[Records from a collection]
---------------

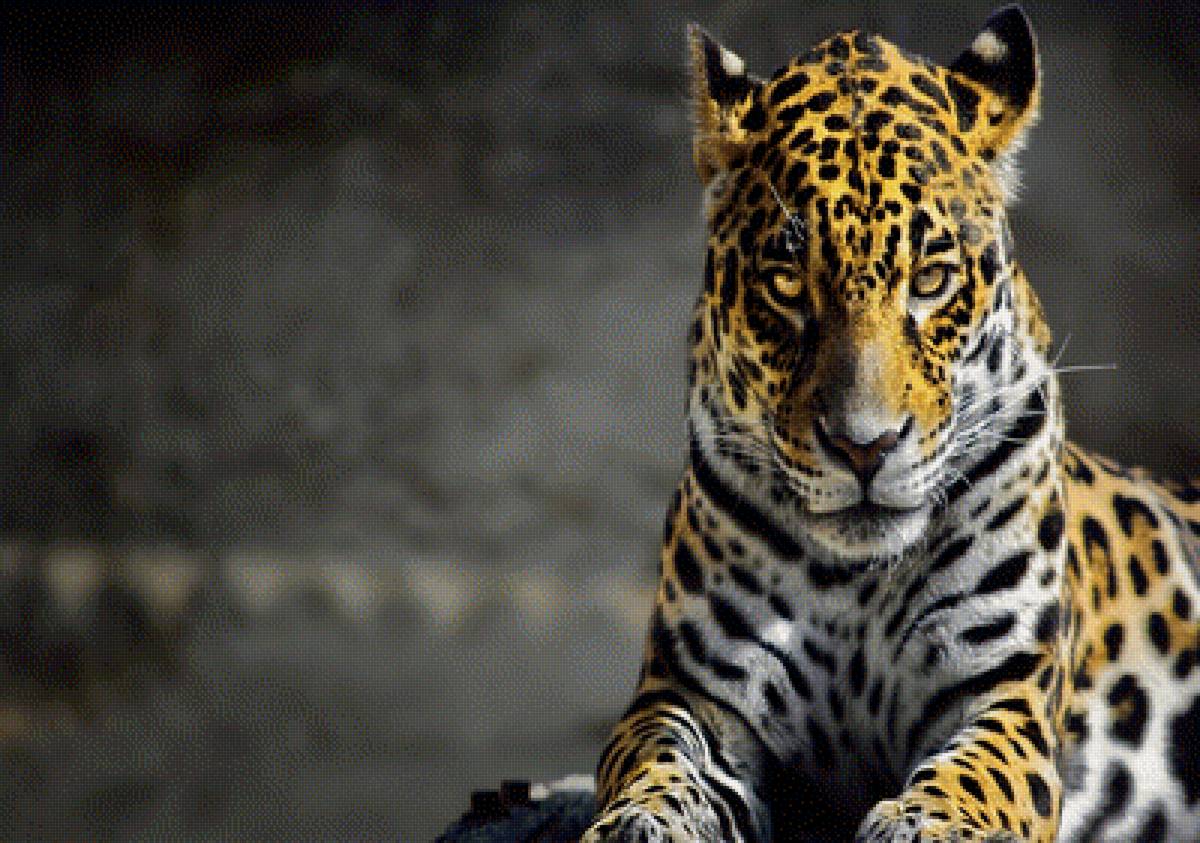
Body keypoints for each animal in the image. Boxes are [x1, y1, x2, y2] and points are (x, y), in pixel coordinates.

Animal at [582, 6, 1200, 842]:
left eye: (931, 280)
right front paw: (638, 821)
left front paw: (923, 822)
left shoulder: (1004, 692)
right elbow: (655, 760)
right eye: (787, 285)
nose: (863, 446)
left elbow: (974, 773)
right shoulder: (691, 691)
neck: (854, 582)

---------------

→ **WORK ITEM**
The expected output is the full data above, reproduced exactly with no images.

→ **TASK RESULT**
Body keypoints for each animal in the image. Boxes are [x1, y1, x2, y2] and points are (x, y), in pixel coordinates.

Animal at [582, 6, 1200, 842]:
left eye: (931, 280)
right front paw: (638, 821)
left front paw: (923, 822)
left shoulder: (1004, 692)
right elbow: (655, 760)
right eye: (787, 285)
nose: (863, 446)
left elbow: (974, 773)
right shoulder: (691, 691)
neck: (854, 582)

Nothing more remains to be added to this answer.